Two studies are out that show how hasty movements into favored technological fixes for environmental problems can backfire.
At Argonne National Laboratories, researchers were looking into claims that have been primarily anecdotal, namely, that wind power doesn’t really reduce emissions much because its intermittent availability means that backup power has to be cycled up and down in response to the wind, which is inefficient. The researchers looked at whether or not wind power would achieve the greenhouse gas emission reductions expected of it, and the answer is, well, not really. Forbes reports:
Because the wind blows inconsistently, power companies would have to turn fossil-fuel plants on when windmills fall still. Turning fossil-fuel plants on and off adds inefficiencies, producing carbon emissions just to heat up boilers before energy production can begin.
“Turning these large plants on and off is inefficient. A certain percentage of the energy goes into just heating up the boilers again,” said Lauren Valentino, one of the authors of the study, which was published in the journal Environmental Science and Technology.

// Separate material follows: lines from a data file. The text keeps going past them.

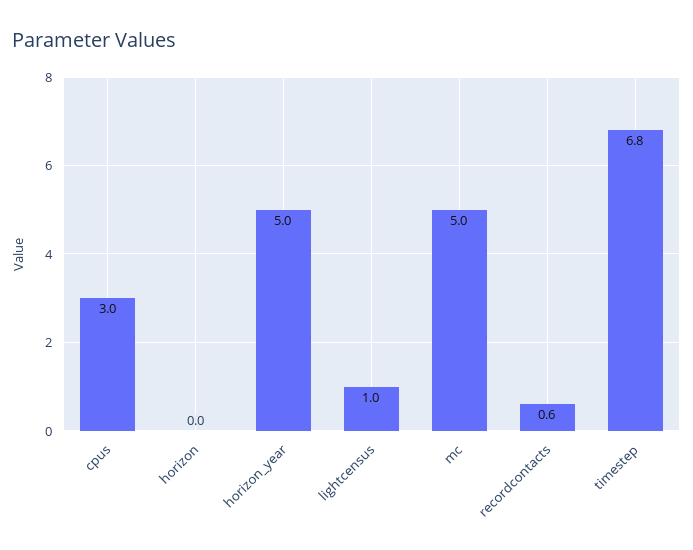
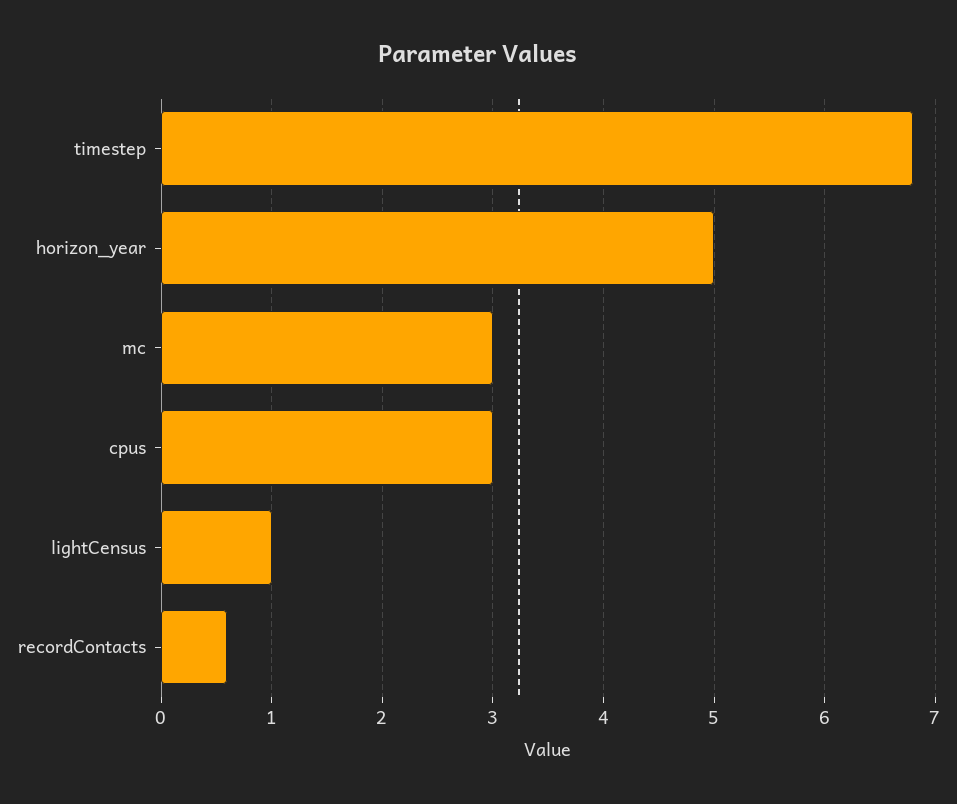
  {
    "cpus": 3,
-   "horizon": 0,
    "horizon_year": 5,
    "lightcensus": 1,
-   "mc": 5,
+   "mc": 3,
    "recordcontacts": 0.6,
    "timestep": 6.8
  }

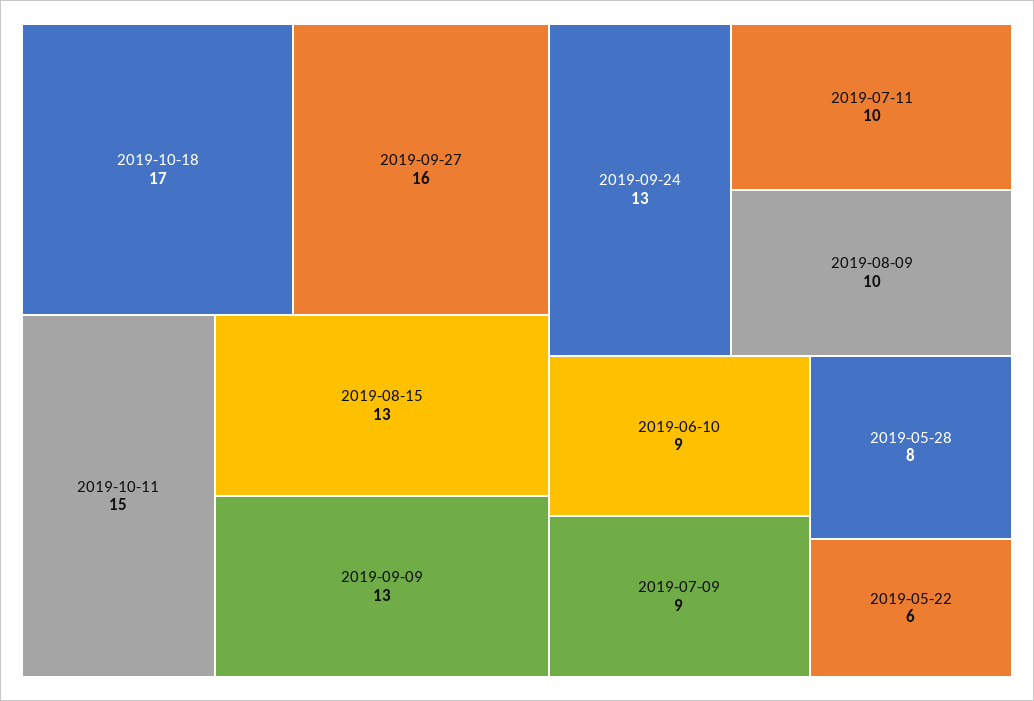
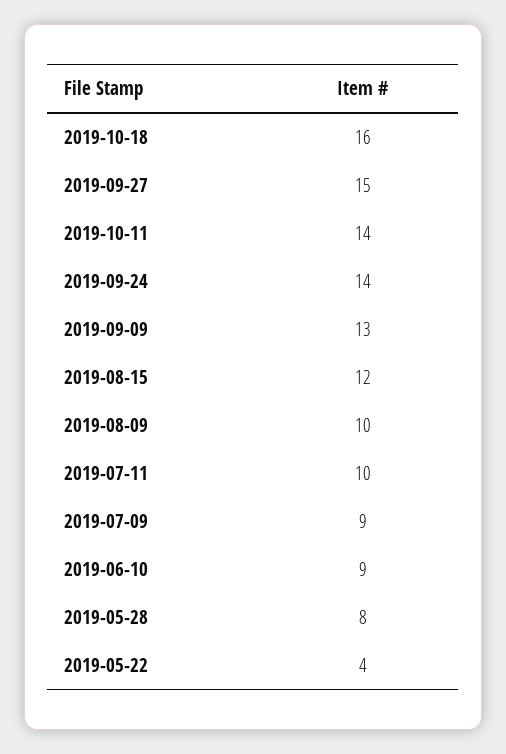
  {
-   "2019-10-18": 17,
+   "2019-10-18": 16,
-   "2019-09-27": 16,
+   "2019-09-27": 15,
-   "2019-10-11": 15,
+   "2019-10-11": 14,
-   "2019-08-15": 13,
+   "2019-08-15": 12,
    "2019-09-09": 13,
-   "2019-09-24": 13,
+   "2019-09-24": 14,
    "2019-07-11": 10,
    "2019-08-09": 10,
    "2019-06-10": 9,
    "2019-07-09": 9,
    "2019-05-28": 8,
-   "2019-05-22": 6
+   "2019-05-22": 4
  }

The wind is fickle, who knew?
And solar isn’t looking quite like the pain-free panacea it was promised to be. Digital Journal reports that:
Solar cells do not offset greenhouse gases or curb fossil fuel use in the United States according to a new environmental book, Green Illusions (June 2012, University of Nebraska Press), written by University of California-Berkeley visiting scholar Ozzie Zehner. Green Illusions explains how the solar industry has grown to become one of the leading emitters of hexafluoroethane (C2F6), nitrogen trifluoride (NF3), and sulfur hexafluoride (SF6). These three potent greenhouse gases, used by solar cell fabricators, make carbon dioxide (CO2) seem harmless. Hexafluoroethane has a global warming potential that is 12,000 times higher than CO2, according to the Intergovernmental Panel on Climate Change (IPCC). It is 100 percent manufactured by humans, and survives 10,000 years once released into the atmosphere. Nitrogen trifluoride is 17,000 times more virulent than CO2, and SF6, the most treacherous greenhouse gas, is over 23,000 times more threatening.
So there’s also no such thing as a free lunch. Amazing.